▶ [Exercise]
When you return the material, keep every line exactly as it is and omit the pictures.

▶ [Given data]
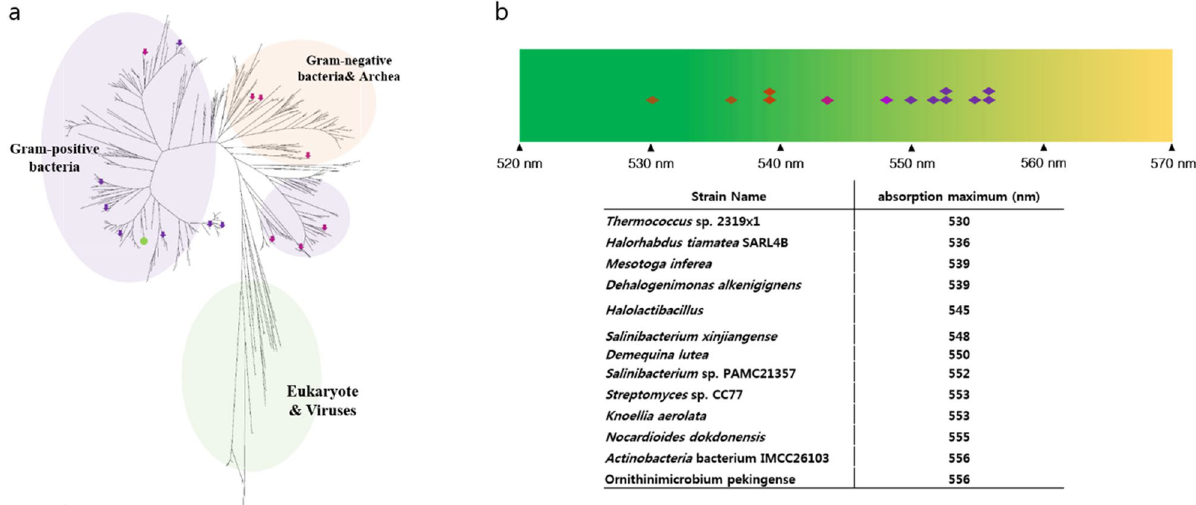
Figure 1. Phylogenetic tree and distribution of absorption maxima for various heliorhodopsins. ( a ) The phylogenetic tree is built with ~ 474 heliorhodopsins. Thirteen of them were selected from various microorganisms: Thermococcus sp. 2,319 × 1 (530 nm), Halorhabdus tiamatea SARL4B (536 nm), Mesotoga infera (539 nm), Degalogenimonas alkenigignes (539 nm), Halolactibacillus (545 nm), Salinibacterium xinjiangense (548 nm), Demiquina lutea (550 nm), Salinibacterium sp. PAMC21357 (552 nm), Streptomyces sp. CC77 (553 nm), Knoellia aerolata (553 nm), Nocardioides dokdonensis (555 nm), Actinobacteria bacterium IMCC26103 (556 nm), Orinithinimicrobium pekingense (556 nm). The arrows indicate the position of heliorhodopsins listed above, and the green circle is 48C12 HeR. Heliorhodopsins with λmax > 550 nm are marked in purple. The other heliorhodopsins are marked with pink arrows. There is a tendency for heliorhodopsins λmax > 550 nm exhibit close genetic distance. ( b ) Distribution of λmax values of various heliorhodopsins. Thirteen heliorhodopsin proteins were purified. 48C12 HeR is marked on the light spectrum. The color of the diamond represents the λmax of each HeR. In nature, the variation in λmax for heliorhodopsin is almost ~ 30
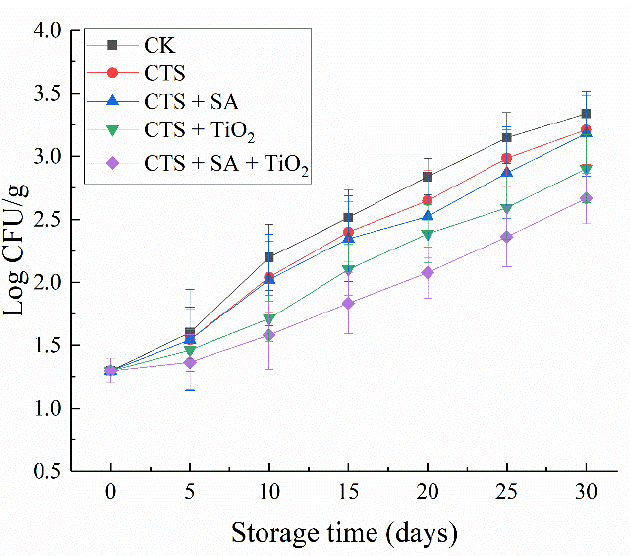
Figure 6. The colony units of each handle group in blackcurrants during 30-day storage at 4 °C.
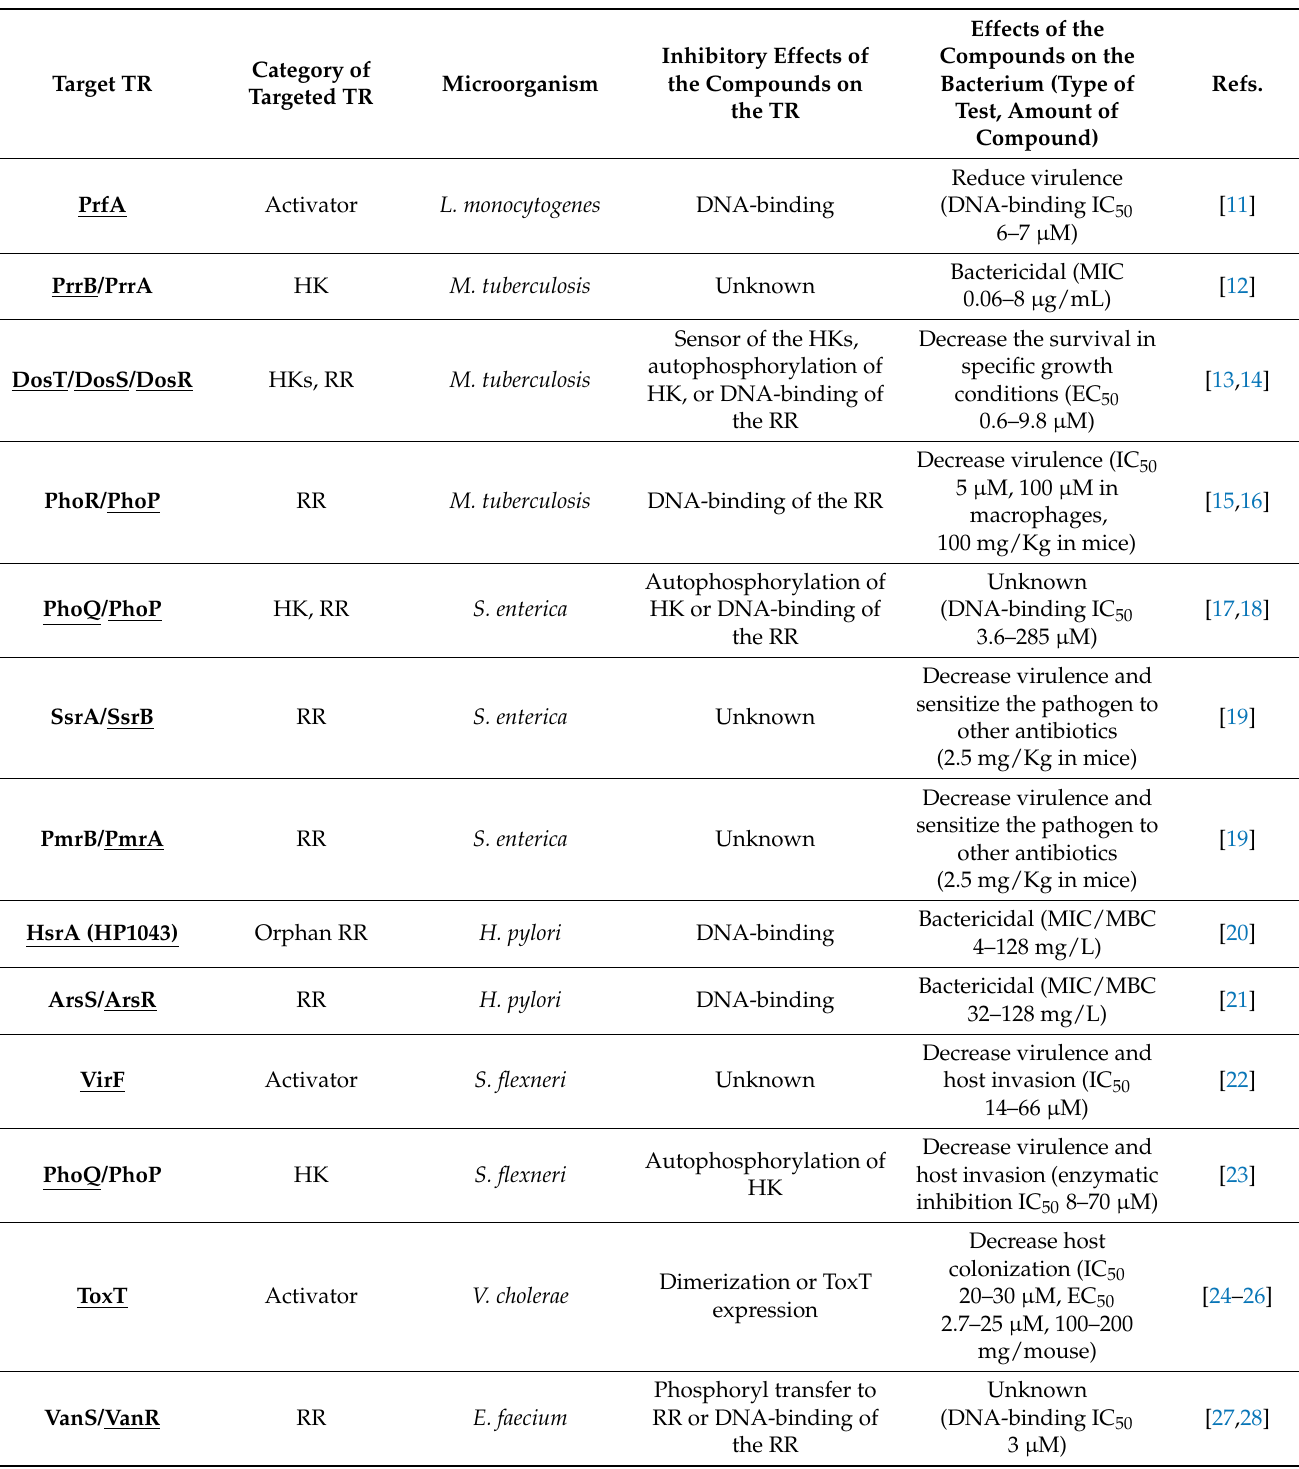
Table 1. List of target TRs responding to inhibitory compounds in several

▶ [Exercise result]
Figure 1. Phylogenetic tree and distribution of absorption maxima for various heliorhodopsins. ( a ) The phylogenetic tree is built with ~ 474 heliorhodopsins. Thirteen of them were selected from various microorganisms: Thermococcus sp. 2,319 × 1 (530 nm), Halorhabdus tiamatea SARL4B (536 nm), Mesotoga infera (539 nm), Degalogenimonas alkenigignes (539 nm), Halolactibacillus (545 nm), Salinibacterium xinjiangense (548 nm), Demiquina lutea (550 nm), Salinibacterium sp. PAMC21357 (552 nm), Streptomyces sp. CC77 (553 nm), Knoellia aerolata (553 nm), Nocardioides dokdonensis (555 nm), Actinobacteria bacterium IMCC26103 (556 nm), Orinithinimicrobium pekingense (556 nm). The arrows indicate the position of heliorhodopsins listed above, and the green circle is 48C12 HeR. Heliorhodopsins with λmax > 550 nm are marked in purple. The other heliorhodopsins are marked with pink arrows. There is a tendency for heliorhodopsins λmax > 550 nm exhibit close genetic distance. ( b ) Distribution of λmax values of various heliorhodopsins. Thirteen heliorhodopsin proteins were purified. 48C12 HeR is marked on the light spectrum. The color of the diamond represents the λmax of each HeR. In nature, the variation in λmax for heliorhodopsin is almost ~ 30
Figure 6. The colony units of each handle group in blackcurrants during 30-day storage at 4 °C.
Table 1. List of target TRs responding to inhibitory compounds in several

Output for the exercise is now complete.